▶ _INSTRUCTIONS TO FOLLOW_
Only the lines from the one containing "54: (405, 291, 3.06)" through the end of the listing below belong in your answer; retype them exactly.

▶ _RECORDS SUPPLIED_
◇ ◇ ◇
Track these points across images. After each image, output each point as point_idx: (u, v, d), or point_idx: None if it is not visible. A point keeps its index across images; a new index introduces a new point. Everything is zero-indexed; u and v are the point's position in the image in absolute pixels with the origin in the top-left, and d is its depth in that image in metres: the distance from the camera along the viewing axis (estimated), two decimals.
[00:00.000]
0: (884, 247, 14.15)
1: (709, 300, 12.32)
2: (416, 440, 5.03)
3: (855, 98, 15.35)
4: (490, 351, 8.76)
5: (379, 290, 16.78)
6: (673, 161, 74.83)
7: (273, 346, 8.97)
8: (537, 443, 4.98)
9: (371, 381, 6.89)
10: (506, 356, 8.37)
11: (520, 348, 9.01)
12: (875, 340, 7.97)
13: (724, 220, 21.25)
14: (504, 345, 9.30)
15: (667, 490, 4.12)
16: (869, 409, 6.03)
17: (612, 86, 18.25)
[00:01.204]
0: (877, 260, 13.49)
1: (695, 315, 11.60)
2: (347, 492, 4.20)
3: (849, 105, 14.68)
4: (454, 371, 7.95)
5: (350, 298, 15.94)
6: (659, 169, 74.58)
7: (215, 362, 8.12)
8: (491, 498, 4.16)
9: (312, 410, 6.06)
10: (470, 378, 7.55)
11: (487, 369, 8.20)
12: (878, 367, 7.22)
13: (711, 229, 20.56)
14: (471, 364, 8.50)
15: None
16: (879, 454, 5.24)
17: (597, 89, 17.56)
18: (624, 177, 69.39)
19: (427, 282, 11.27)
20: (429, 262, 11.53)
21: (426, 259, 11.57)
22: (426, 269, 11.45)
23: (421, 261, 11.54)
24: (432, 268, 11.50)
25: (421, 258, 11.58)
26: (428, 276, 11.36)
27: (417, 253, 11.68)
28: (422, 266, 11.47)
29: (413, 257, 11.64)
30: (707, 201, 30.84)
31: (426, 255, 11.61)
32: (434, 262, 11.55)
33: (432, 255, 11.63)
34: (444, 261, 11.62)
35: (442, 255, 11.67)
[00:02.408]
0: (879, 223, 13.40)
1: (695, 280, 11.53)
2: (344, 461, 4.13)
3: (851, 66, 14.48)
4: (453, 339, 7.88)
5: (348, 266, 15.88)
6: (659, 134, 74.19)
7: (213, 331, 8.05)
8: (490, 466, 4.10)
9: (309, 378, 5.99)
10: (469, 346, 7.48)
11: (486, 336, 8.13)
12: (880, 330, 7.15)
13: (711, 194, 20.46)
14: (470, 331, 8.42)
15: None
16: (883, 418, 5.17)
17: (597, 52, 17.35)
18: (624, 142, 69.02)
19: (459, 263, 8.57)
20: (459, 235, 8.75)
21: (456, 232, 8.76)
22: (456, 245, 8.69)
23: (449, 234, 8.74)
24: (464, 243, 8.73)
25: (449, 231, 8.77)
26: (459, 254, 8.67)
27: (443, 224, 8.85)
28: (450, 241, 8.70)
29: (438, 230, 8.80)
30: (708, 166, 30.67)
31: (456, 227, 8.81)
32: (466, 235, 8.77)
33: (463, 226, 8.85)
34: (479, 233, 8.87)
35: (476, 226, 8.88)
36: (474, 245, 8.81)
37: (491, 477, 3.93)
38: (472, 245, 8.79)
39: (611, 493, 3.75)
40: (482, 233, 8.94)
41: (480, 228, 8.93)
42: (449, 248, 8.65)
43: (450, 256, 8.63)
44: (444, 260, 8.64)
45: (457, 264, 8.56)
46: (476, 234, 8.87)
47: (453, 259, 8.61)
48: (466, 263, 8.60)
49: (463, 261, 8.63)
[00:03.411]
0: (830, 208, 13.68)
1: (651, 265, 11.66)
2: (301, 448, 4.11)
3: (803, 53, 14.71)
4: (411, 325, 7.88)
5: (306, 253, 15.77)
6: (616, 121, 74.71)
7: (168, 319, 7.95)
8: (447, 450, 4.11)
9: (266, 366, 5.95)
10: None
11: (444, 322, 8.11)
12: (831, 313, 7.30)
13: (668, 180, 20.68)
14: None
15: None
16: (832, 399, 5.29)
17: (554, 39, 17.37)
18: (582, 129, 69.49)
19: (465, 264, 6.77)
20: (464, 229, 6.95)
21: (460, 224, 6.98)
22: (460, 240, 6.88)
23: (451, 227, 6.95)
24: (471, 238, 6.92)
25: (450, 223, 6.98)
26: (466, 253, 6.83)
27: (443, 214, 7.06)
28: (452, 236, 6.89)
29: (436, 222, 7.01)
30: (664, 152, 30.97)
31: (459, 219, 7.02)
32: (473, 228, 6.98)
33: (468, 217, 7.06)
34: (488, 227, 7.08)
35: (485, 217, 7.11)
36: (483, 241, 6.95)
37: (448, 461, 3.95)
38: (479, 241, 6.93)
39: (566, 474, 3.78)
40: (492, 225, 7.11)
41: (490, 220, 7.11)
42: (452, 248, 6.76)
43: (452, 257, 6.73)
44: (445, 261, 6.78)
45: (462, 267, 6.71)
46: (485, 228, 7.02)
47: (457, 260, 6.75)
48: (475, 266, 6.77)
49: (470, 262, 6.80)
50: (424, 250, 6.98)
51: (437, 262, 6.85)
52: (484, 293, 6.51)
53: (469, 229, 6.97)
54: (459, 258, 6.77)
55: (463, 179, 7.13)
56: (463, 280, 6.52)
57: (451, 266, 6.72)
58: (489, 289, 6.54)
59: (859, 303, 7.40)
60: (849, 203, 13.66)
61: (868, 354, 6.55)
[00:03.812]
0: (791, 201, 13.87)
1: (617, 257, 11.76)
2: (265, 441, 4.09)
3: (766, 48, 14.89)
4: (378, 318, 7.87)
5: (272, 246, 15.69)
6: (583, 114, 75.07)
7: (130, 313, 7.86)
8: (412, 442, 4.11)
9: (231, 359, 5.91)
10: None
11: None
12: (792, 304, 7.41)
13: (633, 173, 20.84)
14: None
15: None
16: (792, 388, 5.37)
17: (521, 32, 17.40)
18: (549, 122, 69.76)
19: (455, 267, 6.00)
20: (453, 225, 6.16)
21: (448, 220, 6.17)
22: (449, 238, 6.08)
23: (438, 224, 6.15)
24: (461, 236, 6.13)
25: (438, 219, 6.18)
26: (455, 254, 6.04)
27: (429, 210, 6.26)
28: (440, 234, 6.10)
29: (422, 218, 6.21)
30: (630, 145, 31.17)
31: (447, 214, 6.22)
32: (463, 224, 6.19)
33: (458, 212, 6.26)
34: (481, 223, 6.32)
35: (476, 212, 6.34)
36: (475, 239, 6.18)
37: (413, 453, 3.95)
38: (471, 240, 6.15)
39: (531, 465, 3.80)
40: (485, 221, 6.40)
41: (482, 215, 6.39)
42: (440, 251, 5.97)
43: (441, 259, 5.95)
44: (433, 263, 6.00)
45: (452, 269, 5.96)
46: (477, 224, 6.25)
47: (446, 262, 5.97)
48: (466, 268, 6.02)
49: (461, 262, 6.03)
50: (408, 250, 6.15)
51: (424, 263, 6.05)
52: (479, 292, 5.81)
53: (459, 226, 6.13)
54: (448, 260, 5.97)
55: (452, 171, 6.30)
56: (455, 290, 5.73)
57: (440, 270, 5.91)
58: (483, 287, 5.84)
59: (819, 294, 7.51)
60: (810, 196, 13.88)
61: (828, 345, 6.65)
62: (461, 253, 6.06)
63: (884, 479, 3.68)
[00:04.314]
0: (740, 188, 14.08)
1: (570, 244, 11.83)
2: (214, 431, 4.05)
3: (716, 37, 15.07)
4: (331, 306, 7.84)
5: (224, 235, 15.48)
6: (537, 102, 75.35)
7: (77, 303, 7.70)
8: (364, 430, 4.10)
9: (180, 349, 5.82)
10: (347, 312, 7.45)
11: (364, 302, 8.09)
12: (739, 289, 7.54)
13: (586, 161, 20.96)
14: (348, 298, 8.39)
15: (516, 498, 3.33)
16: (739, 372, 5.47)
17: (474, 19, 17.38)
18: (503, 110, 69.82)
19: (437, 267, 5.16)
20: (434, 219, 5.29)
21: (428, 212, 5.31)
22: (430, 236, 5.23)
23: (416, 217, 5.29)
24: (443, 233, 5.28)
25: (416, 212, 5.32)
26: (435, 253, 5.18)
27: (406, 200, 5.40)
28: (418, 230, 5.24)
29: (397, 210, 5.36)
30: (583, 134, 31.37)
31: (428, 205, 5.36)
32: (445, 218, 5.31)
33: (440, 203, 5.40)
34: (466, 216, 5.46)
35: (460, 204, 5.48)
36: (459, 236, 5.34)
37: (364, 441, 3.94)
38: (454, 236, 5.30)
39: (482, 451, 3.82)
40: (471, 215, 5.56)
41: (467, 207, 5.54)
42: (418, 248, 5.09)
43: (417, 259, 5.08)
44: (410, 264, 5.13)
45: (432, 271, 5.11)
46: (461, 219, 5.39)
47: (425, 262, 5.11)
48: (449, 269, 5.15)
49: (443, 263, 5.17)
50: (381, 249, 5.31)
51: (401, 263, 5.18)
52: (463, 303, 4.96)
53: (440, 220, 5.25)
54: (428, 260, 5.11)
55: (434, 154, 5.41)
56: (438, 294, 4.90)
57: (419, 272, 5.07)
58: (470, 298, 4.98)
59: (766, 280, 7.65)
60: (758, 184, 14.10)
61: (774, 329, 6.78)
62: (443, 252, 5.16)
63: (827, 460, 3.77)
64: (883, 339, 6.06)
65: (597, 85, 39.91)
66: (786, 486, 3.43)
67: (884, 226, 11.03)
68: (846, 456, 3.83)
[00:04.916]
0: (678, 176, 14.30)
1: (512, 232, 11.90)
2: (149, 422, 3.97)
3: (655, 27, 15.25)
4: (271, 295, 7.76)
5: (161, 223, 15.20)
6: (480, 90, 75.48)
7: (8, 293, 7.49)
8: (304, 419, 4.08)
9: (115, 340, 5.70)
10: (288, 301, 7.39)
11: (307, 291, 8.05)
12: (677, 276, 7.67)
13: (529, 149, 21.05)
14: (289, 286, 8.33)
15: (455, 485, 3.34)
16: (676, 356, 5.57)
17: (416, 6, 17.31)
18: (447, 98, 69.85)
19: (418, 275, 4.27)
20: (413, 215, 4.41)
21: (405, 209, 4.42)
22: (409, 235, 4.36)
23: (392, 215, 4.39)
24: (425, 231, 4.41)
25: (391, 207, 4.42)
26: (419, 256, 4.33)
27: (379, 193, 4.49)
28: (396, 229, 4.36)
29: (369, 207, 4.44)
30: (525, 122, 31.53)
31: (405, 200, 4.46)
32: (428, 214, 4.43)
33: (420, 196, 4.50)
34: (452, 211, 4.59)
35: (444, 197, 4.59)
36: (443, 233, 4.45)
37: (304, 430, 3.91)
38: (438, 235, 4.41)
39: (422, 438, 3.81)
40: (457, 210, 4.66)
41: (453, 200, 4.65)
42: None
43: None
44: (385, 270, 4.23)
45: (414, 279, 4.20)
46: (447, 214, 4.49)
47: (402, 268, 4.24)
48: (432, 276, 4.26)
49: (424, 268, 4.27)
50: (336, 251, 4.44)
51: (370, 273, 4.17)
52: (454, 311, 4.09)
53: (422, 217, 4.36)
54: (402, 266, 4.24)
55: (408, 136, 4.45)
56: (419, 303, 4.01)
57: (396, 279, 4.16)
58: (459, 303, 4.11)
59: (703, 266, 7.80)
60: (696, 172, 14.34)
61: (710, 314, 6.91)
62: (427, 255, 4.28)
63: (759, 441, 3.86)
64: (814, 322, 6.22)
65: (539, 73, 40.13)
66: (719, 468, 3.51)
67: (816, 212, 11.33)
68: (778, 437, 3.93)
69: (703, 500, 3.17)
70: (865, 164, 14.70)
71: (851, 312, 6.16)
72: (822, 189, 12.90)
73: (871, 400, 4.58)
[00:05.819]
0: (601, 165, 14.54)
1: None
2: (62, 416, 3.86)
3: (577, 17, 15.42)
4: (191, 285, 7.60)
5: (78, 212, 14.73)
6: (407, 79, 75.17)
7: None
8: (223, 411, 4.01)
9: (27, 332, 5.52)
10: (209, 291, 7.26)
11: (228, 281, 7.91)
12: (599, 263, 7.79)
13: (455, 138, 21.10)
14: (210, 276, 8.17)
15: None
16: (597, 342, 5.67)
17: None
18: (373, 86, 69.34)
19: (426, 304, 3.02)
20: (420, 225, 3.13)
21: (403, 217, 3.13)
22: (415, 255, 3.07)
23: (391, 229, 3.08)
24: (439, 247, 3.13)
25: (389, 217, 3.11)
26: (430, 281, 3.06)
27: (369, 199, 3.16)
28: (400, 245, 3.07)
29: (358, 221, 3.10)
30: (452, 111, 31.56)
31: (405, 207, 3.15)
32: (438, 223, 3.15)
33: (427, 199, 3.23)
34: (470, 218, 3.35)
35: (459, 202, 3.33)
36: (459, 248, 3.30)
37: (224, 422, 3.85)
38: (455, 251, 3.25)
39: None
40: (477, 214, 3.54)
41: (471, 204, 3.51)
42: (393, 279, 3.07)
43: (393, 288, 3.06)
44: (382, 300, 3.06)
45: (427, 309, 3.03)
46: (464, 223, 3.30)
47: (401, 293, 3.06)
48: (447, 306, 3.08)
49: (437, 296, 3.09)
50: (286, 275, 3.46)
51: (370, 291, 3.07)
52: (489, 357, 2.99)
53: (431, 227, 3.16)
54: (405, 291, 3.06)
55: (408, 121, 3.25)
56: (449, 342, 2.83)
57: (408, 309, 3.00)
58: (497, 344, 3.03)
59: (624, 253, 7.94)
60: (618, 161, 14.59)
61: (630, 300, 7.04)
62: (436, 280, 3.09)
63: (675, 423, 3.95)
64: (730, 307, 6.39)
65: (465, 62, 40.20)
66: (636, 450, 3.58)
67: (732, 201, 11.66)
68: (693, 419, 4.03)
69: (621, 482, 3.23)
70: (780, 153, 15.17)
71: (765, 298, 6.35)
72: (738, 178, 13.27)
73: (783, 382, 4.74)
◇ ◇ ◇
▶ _EXERCISE RESPONSE_
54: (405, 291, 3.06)
55: (408, 121, 3.25)
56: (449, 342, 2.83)
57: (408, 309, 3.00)
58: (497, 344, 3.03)
59: (624, 253, 7.94)
60: (618, 161, 14.59)
61: (630, 300, 7.04)
62: (436, 280, 3.09)
63: (675, 423, 3.95)
64: (730, 307, 6.39)
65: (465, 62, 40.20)
66: (636, 450, 3.58)
67: (732, 201, 11.66)
68: (693, 419, 4.03)
69: (621, 482, 3.23)
70: (780, 153, 15.17)
71: (765, 298, 6.35)
72: (738, 178, 13.27)
73: (783, 382, 4.74)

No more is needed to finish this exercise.